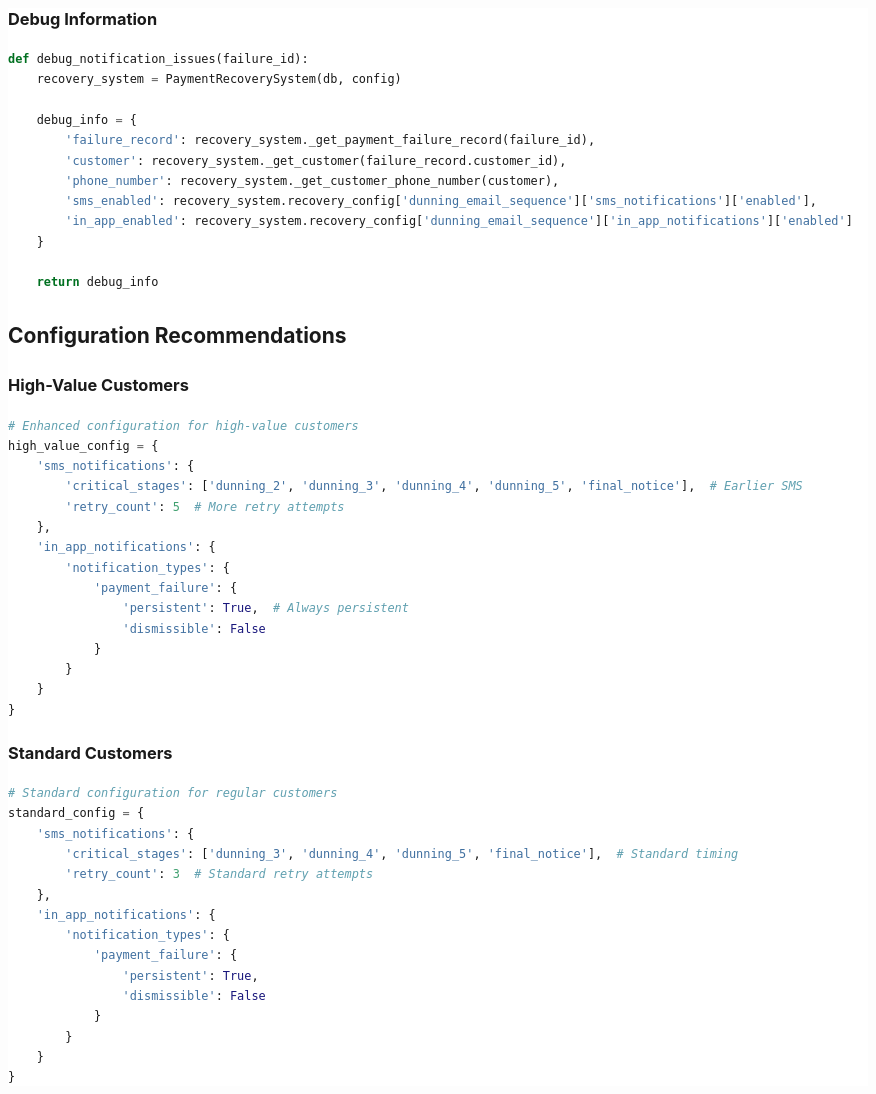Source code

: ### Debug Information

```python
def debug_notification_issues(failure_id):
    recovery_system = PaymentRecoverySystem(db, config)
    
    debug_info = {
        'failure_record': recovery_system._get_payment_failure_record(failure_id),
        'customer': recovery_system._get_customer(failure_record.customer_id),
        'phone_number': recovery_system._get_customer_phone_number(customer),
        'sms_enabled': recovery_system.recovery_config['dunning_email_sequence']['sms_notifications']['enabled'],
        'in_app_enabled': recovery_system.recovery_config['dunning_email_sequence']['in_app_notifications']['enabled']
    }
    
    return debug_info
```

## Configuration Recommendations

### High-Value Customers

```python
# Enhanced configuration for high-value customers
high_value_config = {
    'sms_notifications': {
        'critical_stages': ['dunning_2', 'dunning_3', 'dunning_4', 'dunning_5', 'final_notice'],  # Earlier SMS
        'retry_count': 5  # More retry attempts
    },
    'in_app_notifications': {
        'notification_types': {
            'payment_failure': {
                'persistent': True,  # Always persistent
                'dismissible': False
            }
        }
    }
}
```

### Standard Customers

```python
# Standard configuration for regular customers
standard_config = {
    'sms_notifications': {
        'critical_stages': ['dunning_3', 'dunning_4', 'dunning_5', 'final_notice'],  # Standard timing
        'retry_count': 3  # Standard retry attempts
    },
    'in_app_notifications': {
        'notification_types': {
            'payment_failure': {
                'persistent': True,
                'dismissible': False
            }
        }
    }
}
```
= = =
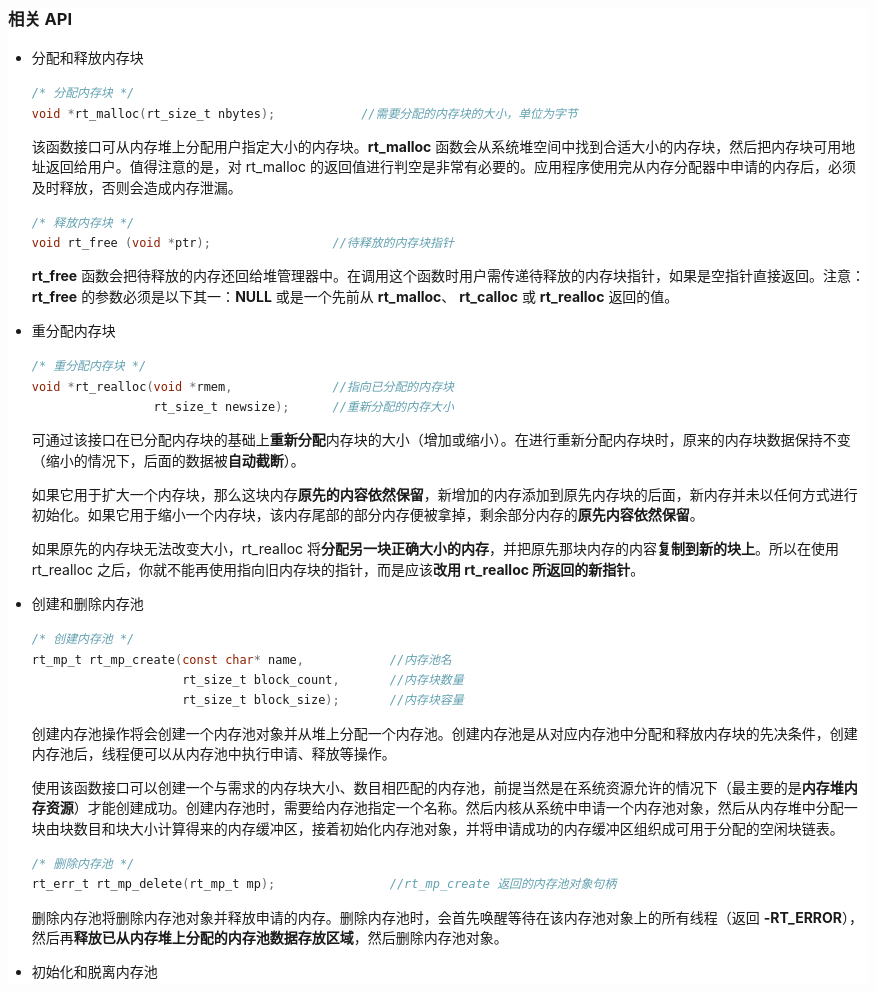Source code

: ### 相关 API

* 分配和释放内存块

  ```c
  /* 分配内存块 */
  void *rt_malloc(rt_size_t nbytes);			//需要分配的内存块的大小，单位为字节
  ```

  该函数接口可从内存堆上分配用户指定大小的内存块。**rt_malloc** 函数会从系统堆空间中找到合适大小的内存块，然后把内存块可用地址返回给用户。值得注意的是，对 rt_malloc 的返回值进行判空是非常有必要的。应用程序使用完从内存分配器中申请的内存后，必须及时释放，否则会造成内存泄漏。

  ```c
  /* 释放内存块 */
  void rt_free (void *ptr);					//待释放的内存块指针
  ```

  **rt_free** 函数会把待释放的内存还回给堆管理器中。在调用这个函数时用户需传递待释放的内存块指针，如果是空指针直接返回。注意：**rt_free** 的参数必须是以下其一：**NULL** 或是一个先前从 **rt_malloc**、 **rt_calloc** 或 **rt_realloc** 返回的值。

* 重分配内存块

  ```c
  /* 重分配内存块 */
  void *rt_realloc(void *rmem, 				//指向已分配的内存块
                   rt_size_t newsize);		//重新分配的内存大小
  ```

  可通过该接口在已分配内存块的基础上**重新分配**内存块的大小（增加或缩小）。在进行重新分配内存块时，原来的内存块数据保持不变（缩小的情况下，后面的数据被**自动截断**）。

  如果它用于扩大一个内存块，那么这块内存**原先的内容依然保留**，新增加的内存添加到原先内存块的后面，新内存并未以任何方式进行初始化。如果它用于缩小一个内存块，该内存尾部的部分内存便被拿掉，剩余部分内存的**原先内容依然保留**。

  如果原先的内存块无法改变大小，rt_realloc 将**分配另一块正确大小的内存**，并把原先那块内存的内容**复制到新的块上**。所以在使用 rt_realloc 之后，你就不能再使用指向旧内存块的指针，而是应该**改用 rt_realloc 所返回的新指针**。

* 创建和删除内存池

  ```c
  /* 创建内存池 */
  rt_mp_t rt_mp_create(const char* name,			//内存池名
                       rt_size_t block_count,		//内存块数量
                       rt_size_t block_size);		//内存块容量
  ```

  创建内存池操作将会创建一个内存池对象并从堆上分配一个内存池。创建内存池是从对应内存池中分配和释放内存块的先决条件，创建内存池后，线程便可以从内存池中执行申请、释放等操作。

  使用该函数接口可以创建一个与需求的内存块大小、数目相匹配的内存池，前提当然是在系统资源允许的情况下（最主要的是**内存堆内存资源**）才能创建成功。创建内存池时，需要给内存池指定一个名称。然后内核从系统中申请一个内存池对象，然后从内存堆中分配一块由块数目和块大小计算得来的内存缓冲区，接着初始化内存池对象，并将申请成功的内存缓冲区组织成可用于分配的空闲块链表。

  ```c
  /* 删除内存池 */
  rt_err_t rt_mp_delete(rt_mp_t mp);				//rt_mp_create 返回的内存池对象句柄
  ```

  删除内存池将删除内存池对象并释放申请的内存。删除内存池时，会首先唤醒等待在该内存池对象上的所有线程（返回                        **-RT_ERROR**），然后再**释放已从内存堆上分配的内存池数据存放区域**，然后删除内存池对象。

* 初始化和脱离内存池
= = =
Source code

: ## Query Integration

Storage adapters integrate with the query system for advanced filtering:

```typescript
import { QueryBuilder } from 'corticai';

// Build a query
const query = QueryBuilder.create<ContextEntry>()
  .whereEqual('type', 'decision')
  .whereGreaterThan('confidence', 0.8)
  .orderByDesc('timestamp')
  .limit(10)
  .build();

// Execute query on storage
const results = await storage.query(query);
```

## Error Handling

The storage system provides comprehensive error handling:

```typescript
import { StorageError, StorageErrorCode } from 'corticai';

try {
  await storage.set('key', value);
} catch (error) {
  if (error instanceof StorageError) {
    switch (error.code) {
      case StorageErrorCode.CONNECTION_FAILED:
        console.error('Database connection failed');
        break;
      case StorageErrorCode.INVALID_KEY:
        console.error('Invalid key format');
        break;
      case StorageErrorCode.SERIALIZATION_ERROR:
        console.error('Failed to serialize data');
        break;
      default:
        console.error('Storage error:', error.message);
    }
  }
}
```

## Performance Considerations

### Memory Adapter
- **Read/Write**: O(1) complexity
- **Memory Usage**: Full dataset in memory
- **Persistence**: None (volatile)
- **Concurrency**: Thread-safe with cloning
= = =
[Description of the task] The answer must be every line of the entries that includes the word "void".

[Answer to the problem]
  void *rt_malloc(rt_size_t nbytes);			//需要分配的内存块的大小，单位为字节
  void rt_free (void *ptr);					//待释放的内存块指针
  void *rt_realloc(void *rmem, 				//指向已分配的内存块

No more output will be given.